Yii PBKDF2 String Hashing/Validation Component
Copy the Auth.php
file into your protected/components
folder of your project.
In config/main.php
add the following in the components
array:
'auth'=>array('class'=>'Auth'),
In protected/components/UserIdentity.php
you will need to modify your authenticate
method
public function authenticate()
{
$record=User::model()->findByAttributes(array('username'=>$this->username));
if($record===null)
$this->errorCode=self::ERROR_USERNAME_INVALID;
else if(!Yii::app()->auth->validate_hash($this->password, $record->salt, $record->password))
$this->errorCode=self::ERROR_PASSWORD_INVALID;
else
$this->_id = $record->id;
$this->errorCode=self::ERROR_NONE;
return !$this->errorCode;
}
You will also need to override the getId
method
public function getId()
{
return $this->_id;
}
And don't forget to declare $_id
at the top of the class
private $_id;
Refer to the Yii documentation for more on authentication
Always hash new passwords using the generate_hash
method
$auth = Yii::app()->auth->generate_hash('password');
This will return an object containing your new salt
and password hash
strings.
Store these values in your user table in your database for the user in question, for
example when creating a new user or updating his password. The salt must be updated
with the newly-generated salt each time.
Validate a password using the validate_hash
method
$valid = Yii::app()->auth->validate_hash($raw, $salt, $hash);
Where $raw
is the string authenticating against, $salt
is the user's salt from
your table, and $hash
is the user's hashed password from your table.

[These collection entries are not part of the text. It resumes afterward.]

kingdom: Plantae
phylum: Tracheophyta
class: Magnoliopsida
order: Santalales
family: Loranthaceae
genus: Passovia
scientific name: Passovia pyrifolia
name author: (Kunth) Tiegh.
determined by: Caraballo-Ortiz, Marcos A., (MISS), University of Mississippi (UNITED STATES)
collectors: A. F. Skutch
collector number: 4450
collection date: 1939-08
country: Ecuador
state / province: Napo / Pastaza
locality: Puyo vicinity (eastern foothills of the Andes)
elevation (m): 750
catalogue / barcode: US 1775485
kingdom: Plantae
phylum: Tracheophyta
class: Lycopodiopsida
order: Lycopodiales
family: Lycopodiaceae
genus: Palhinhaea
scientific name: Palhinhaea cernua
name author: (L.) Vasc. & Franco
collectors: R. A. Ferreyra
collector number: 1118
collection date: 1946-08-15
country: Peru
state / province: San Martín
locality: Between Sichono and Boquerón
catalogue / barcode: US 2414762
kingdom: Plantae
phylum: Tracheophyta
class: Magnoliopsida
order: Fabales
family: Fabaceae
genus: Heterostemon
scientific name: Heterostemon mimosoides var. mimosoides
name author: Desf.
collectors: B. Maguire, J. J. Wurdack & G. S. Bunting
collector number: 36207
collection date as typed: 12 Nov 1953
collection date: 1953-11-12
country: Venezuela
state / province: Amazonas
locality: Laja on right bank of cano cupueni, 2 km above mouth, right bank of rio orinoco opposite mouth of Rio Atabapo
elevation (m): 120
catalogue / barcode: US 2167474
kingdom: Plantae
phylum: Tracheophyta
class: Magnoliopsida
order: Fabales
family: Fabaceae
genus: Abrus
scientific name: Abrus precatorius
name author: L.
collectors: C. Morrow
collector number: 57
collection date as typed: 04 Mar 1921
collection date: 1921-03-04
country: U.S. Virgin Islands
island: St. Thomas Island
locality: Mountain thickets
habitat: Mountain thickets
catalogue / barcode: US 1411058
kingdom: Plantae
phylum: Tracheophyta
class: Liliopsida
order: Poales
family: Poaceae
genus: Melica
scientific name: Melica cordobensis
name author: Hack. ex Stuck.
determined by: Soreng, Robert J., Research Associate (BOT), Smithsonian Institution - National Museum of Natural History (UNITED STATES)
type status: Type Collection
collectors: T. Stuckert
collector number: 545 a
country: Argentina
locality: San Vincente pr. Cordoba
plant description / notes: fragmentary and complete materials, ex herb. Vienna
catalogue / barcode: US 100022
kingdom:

You can override the default properties of the component in config/main.php
as such
'auth'=>array(
'class'=>'Auth',
'algorithm'=>'sha256',
'iterations'=>2048,
'salt_bytes'=>42,
'hash_bytes'=>42,
),
algorithm - the hashing algorithm you want to use
iterations - choose at least 1000
salt_bytes - how large of a salt to generate. You should never alter this value once you have begun generating password/salt combinations. A value of 24 produces a string of 32 characters.
hash_bytes - how large of a hash to generate. You should never alter this value once you have begun generating password/salt combinations. A value of 24 produces a string of 32 characters.